Line styles and colours

The above plots default to a solid line in a blue colour. However, both the line style and colour can be controlled. You can also control whether to show markers at each of the data points.

The line style can be set with the linestyle keyword argument (a shorthand of ls can also be used), with the following values:

  • "-" or "solid" (this is the default)
  • "--" or "dashed"
  • "-." or "dashdot"
  • ":" or "dotted"
  • "None", " " or "" for no line
# show the different line styles
linestyles = ["-", "--", "-.", ":"]

x = np.linspace(-10, 10, 100)
for i, ls in enumerate(linestyles):
    y = 3.5 - 2.3 * (x + i) + 0.5 * (x + i) ** 2
    plt.plot(x, y, linestyle=ls, label=ls)

plt.legend()
plt.show()

Show line styles

The above example has also shown how to plot multiple data sets on top of each other. It just requires running the plot command multiple times.
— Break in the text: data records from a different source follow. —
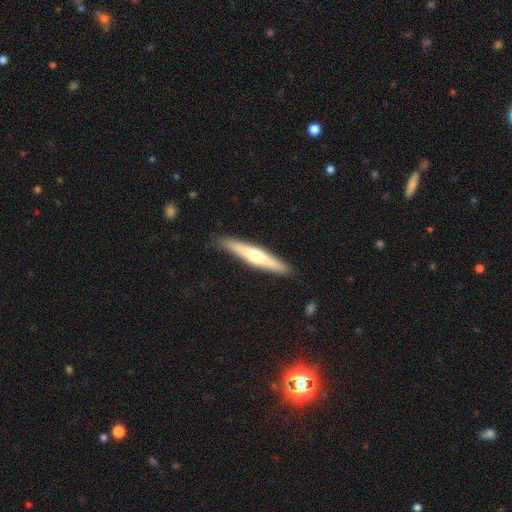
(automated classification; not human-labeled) Smooth or featured: featured or disk — 49% (smooth — 46%)
Merging: none — 88% (minor disturbance — 9%)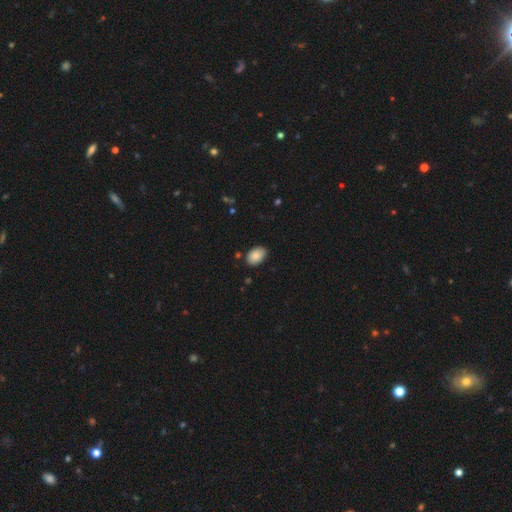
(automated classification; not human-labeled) A smooth galaxy with no disk features (85%) that is in between round and cigar-shaped (87%).

Vote fractions:
- Smooth or featured? smooth: 85% / featured or disk: 8% / star or artifact: 7%
- How rounded? in between: 87% / round: 12% / cigar-shaped: 1%
- Merging? none: 83% / minor disturbance: 13% / major disturbance: 2% / merger: 2%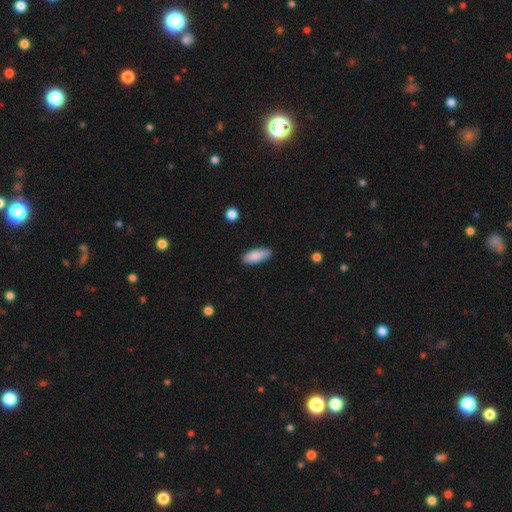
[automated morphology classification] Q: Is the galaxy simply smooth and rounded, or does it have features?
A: smooth — 87%.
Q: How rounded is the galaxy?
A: in between — 74%.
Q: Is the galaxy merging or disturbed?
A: none — 86%.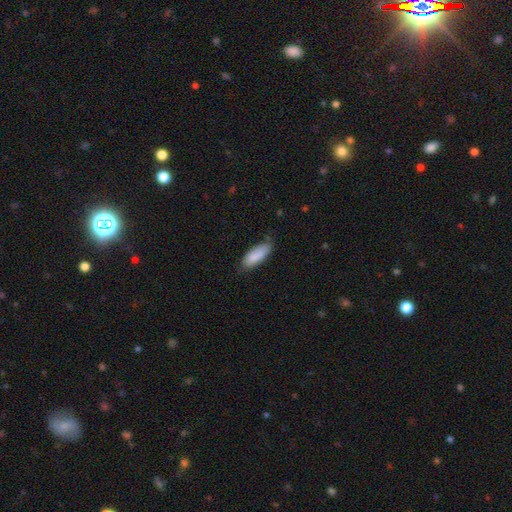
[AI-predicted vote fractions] This appears to be a smooth galaxy with no disk features (86%) that is in between round and cigar-shaped (75%). Merging: none (67%).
The different lines will default to use different colours.

The line colour can be set using the color keyword argument (note the US spelling). There are a wide range of named colours that can be used, although there are a set of base colours for which only the first initial is required:

import matplotlib.colors as mcolors

print(list(mcolors.BASE_COLORS))
['b', 'g', 'r', 'c', 'm', 'y', 'k', 'w']

Base colors

An example using a few of these colours is:

colors = ["r", "g", "b", "k"]

x = np.linspace(-10, 10, 100)
for i, c in enumerate(colors):
    y = 3.5 - 2.3 * (x + i) + 0.5 * (x + i) ** 2
    plt.plot(x, y, color=c)

plt.show()

Demonstration of using colors

Note

There are colourblind friendly colour palettes available, for example within the seaborn package, e.g.,:

from matplotlib import pyplot as plt
import seaborn

# create 6 colours from the colorblind palette
cp = seaborn.color_palette('colorblind', 6)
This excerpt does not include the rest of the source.